Saved data entries:
=-=-=-=-=

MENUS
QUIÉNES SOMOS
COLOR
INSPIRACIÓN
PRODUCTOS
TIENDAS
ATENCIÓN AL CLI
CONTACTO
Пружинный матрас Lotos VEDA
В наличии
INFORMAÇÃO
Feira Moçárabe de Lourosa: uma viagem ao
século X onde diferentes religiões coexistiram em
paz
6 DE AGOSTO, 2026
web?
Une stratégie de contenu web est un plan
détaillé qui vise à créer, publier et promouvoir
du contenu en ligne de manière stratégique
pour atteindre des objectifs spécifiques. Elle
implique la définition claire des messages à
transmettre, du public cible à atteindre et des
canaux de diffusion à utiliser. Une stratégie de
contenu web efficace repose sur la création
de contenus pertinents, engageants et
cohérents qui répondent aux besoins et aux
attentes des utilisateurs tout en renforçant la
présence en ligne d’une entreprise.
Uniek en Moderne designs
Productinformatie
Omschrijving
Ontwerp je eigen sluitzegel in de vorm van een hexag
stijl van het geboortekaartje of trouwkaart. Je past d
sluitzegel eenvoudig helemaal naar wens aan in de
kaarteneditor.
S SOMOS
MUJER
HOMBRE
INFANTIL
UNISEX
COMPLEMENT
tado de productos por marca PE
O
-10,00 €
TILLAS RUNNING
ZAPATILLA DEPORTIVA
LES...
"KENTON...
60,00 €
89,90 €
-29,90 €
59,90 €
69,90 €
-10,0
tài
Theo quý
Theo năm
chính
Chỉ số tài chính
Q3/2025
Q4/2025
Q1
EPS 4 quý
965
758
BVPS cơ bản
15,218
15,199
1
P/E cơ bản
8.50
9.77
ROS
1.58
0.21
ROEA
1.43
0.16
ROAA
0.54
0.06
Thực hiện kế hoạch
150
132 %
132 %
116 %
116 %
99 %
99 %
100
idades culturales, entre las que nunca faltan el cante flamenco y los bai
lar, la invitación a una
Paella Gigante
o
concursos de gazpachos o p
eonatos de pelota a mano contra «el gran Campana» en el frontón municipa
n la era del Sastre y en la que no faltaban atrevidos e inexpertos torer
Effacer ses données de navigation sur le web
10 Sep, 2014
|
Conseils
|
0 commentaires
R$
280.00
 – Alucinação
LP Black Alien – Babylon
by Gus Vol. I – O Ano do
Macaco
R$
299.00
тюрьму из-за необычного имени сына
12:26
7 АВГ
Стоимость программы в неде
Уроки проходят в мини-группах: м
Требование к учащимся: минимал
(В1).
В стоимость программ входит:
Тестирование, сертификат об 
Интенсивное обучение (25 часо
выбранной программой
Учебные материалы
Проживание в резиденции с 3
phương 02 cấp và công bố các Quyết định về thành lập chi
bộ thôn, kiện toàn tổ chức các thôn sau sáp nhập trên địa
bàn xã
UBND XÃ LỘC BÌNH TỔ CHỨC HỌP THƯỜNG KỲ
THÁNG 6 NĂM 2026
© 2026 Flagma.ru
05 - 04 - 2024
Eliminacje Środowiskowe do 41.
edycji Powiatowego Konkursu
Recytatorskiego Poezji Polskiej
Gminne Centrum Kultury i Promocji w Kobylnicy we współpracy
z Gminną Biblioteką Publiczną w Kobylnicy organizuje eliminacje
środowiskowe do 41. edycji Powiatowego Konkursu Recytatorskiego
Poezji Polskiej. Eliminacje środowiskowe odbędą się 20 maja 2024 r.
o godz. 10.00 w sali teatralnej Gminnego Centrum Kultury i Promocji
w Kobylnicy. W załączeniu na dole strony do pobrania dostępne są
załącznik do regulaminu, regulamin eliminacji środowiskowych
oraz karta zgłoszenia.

=-=-=-=-=

**TASK GOAL**
Locate each line in the items above that contains the string "sluitzegel", treating uppercase and lowercase as distinct, and copy every such line.

**RESPONSE TO THIS TASK**
Ontwerp je eigen sluitzegel in de vorm van een hexag
sluitzegel eenvoudig helemaal naar wens aan in de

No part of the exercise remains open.